→ ASSIGNED TASK: Swap "talks with" for "speaks with" in the text of the material below, leaving every other word unchanged, and omit the pictures from your answer.

→ DATA FOR THIS TASK:
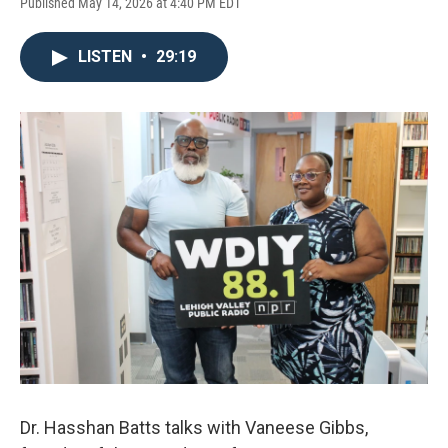
Published May 14, 2026 at 4:40 PM EDT
LISTEN
•
29:19
Dr. Hasshan Batts talks with Vaneese Gibbs,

→ WRITTEN SOLUTION:
Published May 14, 2026 at 4:40 PM EDT
LISTEN
•
29:19
Dr. Hasshan Batts speaks with Vaneese Gibbs,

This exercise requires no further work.